The shapes created will generally not last longer then 10 Seconds, their speed and any other variables will generally will always be the same unless changed, however the more variables the less the effects individuals one will have. The more complicated a shape is the less effective it will be with smaller numbers. Simplicity means firepower.
The process of reaching infinity cannot be done, by limitations of the fruit itself, and any other way of counting would skydrop into useless levels, any number would become impossibly small to be able to even create any shape of sizes above microscopic levels.

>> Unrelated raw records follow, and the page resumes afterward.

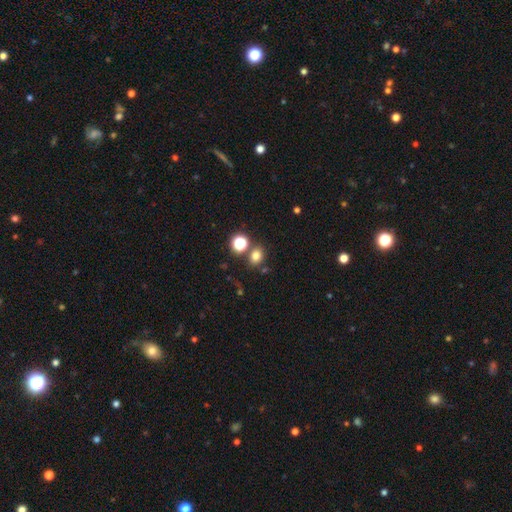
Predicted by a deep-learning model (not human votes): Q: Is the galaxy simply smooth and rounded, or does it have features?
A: smooth — 76%.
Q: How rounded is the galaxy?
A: round — 56%.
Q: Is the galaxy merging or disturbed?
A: none — 73%.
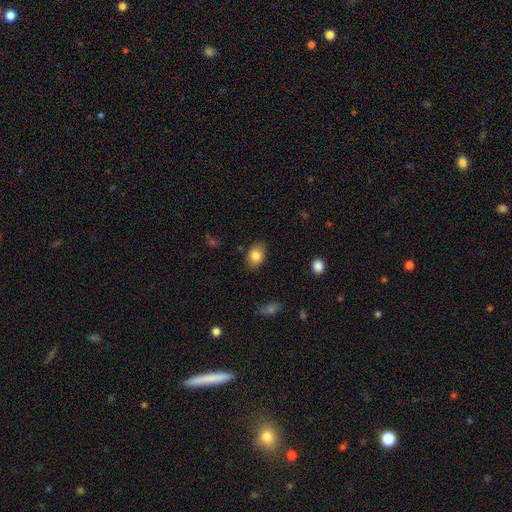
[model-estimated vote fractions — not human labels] Q: Smooth or featured?
A: smooth (83%); runner-up: featured or disk (9%)
Q: How rounded?
A: in between (80%); runner-up: round (19%)
Q: Merging?
A: none (81%); runner-up: minor disturbance (15%)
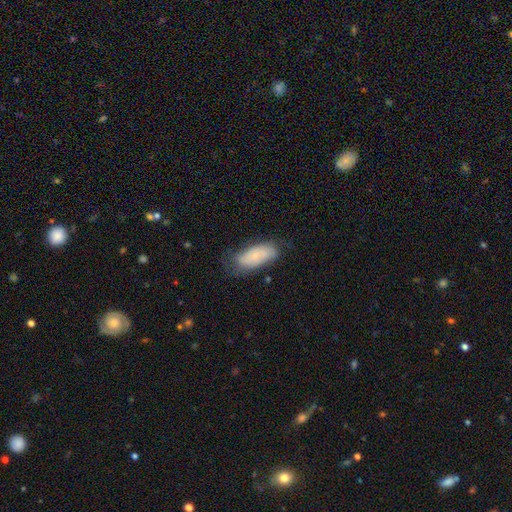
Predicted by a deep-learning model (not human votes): A smooth galaxy with no disk features (64%) that is in between round and cigar-shaped (83%).

Vote fractions:
- Smooth or featured? smooth: 64% / featured or disk: 29% / star or artifact: 8%
- How rounded? in between: 83% / cigar-shaped: 14% / round: 2%
- Merging? none: 64% / minor disturbance: 26% / major disturbance: 8% / merger: 2%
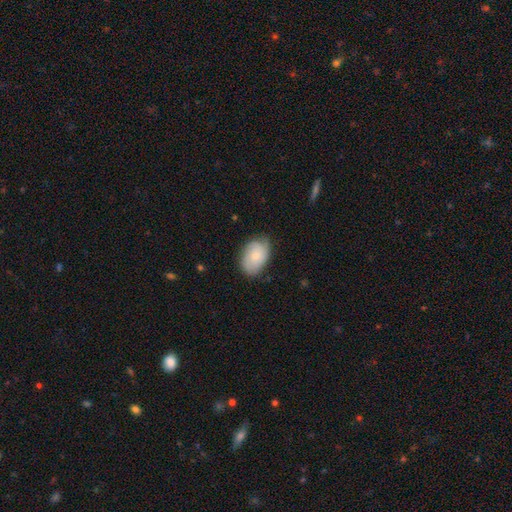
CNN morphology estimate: smooth 61%, featured or disk 33%, star or artifact 6%. Down the decision tree: how rounded — in between (86%); merging — none (70%).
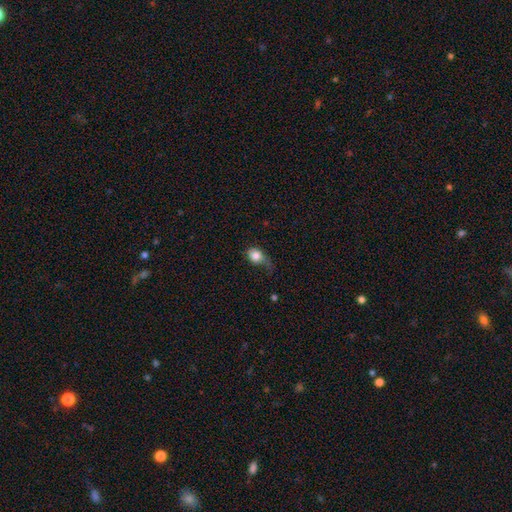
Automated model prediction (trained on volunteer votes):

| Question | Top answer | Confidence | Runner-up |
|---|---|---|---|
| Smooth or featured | smooth | 79% | featured or disk (13%) |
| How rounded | in between | 55% | round (43%) |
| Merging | minor disturbance | 34% | tied: major disturbance (34%) |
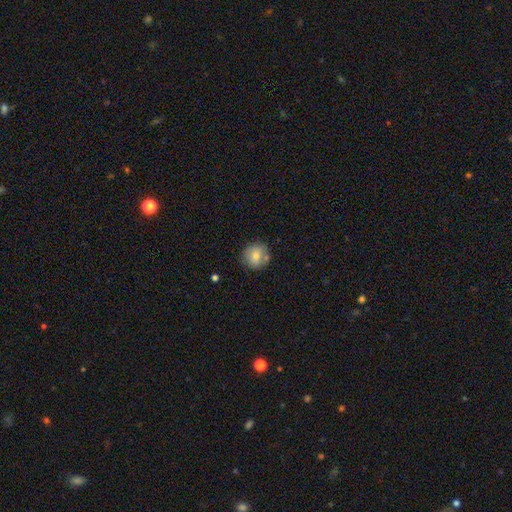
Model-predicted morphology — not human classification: The model was most divided on "smooth or featured": smooth: 72%, featured or disk: 19%, star or artifact: 9%. More confident: how rounded — round (88%); merging — none (72%).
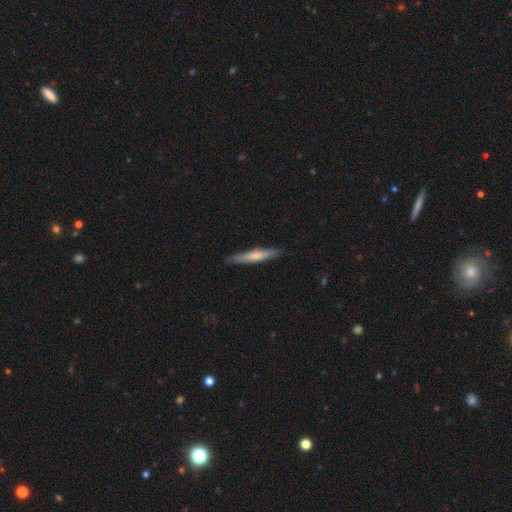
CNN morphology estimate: Smooth or featured?
  - smooth: 57% *
  - featured or disk: 38%
  - star or artifact: 5%
How rounded?
  - cigar-shaped: 94% *
  - in between: 5%
  - round: 1%
Merging?
  - none: 89% *
  - minor disturbance: 8%
  - major disturbance: 2%
  - merger: 1%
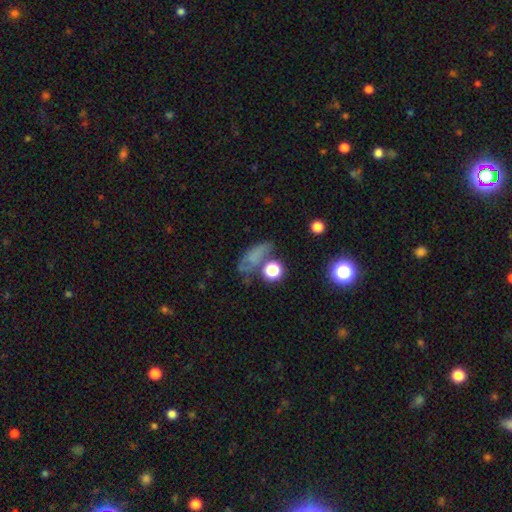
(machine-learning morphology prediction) A smooth galaxy with no disk features (60%) that is in between round and cigar-shaped (60%). Merging: none (47%).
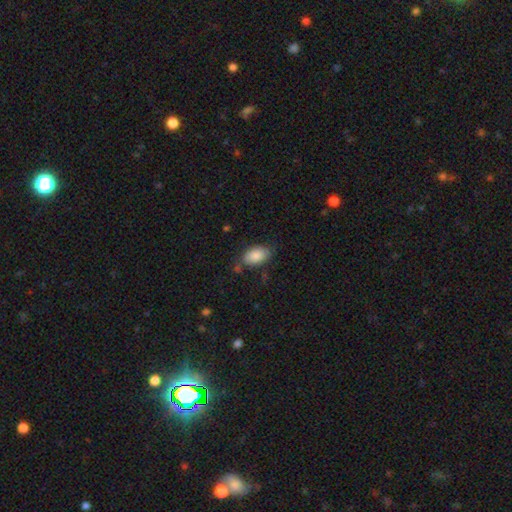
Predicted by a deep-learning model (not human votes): This is clearly a smooth galaxy (85%). How rounded: clearly in between (93%). Merging: likely none (68%).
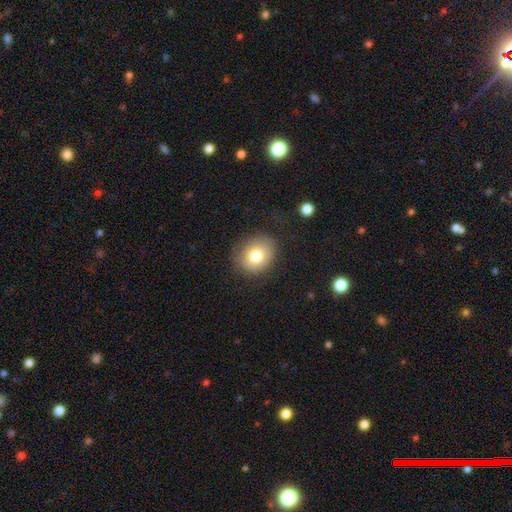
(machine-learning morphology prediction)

The user must also perfectly understand the result (the user must know every single digit, 7.5334234... would probably not create any number as the user has no way of knowing the full extent of the number), any error done while counting will cancel the creation of a shape, and all steps must be obeyed, one cannot do 1, 2, 3, 4, 8, 9, 10 unless the process allows him to.
Notes[]
Trivia[]
- The Daisuu Daisuu no Mi, is translated as the Count Count Fruit in the english version but this is an incorrect translation as Daisuu literally means Algebra.